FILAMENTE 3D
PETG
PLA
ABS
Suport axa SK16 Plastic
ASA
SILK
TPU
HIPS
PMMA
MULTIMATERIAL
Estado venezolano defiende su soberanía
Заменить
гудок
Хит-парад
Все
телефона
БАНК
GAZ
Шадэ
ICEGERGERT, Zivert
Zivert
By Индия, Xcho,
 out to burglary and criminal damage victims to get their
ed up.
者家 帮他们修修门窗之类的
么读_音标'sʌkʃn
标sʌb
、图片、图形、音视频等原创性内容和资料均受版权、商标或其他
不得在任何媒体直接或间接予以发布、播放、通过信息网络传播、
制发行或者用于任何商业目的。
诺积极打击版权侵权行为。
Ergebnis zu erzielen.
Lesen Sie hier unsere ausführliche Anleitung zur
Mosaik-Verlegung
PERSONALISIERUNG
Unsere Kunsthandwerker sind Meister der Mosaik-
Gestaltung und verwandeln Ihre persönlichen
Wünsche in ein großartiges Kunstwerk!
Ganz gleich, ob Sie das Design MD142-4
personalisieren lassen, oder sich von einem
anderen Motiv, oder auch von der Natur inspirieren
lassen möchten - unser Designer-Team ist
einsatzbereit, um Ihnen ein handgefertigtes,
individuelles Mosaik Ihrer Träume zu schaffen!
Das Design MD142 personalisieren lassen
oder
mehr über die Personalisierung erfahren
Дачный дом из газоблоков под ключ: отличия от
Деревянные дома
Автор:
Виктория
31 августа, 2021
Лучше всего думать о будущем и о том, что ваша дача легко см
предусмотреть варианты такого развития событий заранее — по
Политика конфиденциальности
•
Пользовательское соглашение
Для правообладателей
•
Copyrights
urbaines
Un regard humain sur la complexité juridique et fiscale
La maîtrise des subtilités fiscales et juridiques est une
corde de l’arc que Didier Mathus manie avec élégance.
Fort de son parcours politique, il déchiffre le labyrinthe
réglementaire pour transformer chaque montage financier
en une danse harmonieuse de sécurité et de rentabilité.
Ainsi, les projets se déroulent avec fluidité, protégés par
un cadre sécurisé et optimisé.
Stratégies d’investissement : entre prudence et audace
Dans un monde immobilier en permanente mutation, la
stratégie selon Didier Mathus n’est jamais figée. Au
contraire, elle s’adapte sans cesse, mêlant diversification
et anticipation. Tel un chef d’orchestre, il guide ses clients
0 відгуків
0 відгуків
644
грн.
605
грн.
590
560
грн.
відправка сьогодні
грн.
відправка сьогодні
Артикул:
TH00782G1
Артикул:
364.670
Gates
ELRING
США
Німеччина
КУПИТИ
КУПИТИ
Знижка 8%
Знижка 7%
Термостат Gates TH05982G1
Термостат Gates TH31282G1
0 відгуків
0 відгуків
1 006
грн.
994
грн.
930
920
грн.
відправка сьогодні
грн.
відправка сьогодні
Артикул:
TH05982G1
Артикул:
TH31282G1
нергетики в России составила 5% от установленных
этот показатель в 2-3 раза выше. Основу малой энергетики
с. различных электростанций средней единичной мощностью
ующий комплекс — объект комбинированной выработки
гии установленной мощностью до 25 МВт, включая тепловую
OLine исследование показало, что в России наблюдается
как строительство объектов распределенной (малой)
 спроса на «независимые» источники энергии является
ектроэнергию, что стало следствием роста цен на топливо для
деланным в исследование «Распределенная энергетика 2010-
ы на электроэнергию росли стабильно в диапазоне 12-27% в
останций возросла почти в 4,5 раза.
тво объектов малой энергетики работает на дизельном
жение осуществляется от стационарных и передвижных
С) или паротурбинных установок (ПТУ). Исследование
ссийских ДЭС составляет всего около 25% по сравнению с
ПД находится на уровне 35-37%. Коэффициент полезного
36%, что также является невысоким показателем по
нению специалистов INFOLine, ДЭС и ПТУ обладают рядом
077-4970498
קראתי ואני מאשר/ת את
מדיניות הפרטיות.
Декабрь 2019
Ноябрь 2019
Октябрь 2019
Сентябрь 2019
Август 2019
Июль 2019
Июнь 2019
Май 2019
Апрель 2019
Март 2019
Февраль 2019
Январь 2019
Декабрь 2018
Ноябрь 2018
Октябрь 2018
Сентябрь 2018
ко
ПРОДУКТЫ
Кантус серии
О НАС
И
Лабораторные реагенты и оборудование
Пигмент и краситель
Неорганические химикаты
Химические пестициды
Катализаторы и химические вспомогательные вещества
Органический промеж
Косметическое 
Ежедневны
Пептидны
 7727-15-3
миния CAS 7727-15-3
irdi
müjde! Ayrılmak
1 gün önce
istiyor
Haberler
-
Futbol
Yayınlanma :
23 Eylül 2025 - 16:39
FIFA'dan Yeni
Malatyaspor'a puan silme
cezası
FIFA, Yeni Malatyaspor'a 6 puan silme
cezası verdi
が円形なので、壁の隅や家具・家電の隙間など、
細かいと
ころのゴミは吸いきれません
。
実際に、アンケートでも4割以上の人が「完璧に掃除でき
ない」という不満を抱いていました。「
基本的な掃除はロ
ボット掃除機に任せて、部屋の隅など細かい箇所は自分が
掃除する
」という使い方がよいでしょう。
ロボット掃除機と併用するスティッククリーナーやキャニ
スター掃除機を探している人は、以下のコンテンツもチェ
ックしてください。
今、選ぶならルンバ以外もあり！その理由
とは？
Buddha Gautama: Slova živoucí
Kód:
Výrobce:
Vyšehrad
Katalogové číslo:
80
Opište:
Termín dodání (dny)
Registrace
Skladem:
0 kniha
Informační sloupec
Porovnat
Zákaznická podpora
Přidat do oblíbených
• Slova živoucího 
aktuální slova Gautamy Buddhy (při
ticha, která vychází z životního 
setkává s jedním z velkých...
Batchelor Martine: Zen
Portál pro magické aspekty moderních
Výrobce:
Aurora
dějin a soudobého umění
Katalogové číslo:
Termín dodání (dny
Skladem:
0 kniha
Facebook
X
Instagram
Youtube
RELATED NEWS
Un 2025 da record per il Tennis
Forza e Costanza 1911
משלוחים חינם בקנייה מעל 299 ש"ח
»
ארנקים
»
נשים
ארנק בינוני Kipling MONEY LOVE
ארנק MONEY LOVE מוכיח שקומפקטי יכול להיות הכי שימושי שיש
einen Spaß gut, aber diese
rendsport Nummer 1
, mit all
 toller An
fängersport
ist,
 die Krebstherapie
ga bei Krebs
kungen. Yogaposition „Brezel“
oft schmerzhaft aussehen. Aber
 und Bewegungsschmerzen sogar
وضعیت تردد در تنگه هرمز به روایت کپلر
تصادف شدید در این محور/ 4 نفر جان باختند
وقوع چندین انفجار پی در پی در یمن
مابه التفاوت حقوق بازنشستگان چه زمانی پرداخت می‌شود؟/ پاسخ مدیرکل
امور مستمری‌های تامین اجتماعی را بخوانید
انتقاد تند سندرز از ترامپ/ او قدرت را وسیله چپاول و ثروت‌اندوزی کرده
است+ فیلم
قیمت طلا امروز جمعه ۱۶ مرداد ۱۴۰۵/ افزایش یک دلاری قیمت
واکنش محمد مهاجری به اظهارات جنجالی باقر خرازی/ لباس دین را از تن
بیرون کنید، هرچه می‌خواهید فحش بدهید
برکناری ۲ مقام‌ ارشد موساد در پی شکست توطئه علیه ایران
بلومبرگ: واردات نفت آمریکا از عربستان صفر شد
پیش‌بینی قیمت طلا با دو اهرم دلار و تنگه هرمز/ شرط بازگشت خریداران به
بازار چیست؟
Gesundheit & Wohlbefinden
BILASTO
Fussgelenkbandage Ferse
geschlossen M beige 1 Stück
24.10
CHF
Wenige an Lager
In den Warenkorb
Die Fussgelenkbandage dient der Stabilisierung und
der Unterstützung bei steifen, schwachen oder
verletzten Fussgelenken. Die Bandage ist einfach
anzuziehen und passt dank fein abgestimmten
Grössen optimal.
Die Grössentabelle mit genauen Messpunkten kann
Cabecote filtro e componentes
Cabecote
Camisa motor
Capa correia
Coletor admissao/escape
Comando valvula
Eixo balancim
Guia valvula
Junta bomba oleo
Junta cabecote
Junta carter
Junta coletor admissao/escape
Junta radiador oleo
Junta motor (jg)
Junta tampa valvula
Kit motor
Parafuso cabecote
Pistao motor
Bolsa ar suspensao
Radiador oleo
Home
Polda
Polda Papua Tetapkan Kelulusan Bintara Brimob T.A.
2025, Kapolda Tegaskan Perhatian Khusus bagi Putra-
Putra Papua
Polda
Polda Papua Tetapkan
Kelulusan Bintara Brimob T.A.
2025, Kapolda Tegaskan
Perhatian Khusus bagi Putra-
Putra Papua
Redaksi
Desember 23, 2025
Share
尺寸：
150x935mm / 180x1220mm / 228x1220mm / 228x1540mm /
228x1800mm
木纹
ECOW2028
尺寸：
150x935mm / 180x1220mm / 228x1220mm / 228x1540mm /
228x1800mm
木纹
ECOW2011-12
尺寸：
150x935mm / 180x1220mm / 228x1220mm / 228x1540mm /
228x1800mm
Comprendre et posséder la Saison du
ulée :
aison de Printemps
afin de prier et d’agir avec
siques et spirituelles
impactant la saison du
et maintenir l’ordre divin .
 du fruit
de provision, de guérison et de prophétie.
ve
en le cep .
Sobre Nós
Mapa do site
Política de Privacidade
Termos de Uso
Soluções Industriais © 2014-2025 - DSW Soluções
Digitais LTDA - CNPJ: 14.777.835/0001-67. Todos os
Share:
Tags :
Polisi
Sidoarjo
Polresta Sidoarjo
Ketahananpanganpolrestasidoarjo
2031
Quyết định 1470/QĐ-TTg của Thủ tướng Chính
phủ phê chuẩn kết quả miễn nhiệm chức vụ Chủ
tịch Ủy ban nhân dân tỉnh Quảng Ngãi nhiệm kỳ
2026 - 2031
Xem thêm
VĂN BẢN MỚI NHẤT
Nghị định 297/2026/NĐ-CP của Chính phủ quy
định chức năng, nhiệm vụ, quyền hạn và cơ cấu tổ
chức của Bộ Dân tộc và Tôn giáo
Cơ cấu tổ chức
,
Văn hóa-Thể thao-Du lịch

---*---

ACTIVITY:
Nothing but the exact lines of the data above, from the line containing "Junta radiador oleo" through the last, should appear in the answer.

THE COMPLETED TASK:
Junta radiador oleo
Junta motor (jg)
Junta tampa valvula
Kit motor
Parafuso cabecote
Pistao motor
Bolsa ar suspensao
Radiador oleo
Home
Polda
Polda Papua Tetapkan Kelulusan Bintara Brimob T.A.
2025, Kapolda Tegaskan Perhatian Khusus bagi Putra-
Putra Papua
Polda
Polda Papua Tetapkan
Kelulusan Bintara Brimob T.A.
2025, Kapolda Tegaskan
Perhatian Khusus bagi Putra-
Putra Papua
Redaksi
Desember 23, 2025
Share
尺寸：
150x935mm / 180x1220mm / 228x1220mm / 228x1540mm /
228x1800mm
木纹
ECOW2028
尺寸：
150x935mm / 180x1220mm / 228x1220mm / 228x1540mm /
228x1800mm
木纹
ECOW2011-12
尺寸：
150x935mm / 180x1220mm / 228x1220mm / 228x1540mm /
228x1800mm
Comprendre et posséder la Saison du
ulée :
aison de Printemps
afin de prier et d’agir avec
siques et spirituelles
impactant la saison du
et maintenir l’ordre divin .
 du fruit
de provision, de guérison et de prophétie.
ve
en le cep .
Sobre Nós
Mapa do site
Política de Privacidade
Termos de Uso
Soluções Industriais © 2014-2025 - DSW Soluções
Digitais LTDA - CNPJ: 14.777.835/0001-67. Todos os
Share:
Tags :
Polisi
Sidoarjo
Polresta Sidoarjo
Ketahananpanganpolrestasidoarjo
2031
Quyết định 1470/QĐ-TTg của Thủ tướng Chính
phủ phê chuẩn kết quả miễn nhiệm chức vụ Chủ
tịch Ủy ban nhân dân tỉnh Quảng Ngãi nhiệm kỳ
2026 - 2031
Xem thêm
VĂN BẢN MỚI NHẤT
Nghị định 297/2026/NĐ-CP của Chính phủ quy
định chức năng, nhiệm vụ, quyền hạn và cơ cấu tổ
chức của Bộ Dân tộc và Tôn giáo
Cơ cấu tổ chức
,
Văn hóa-Thể thao-Du lịch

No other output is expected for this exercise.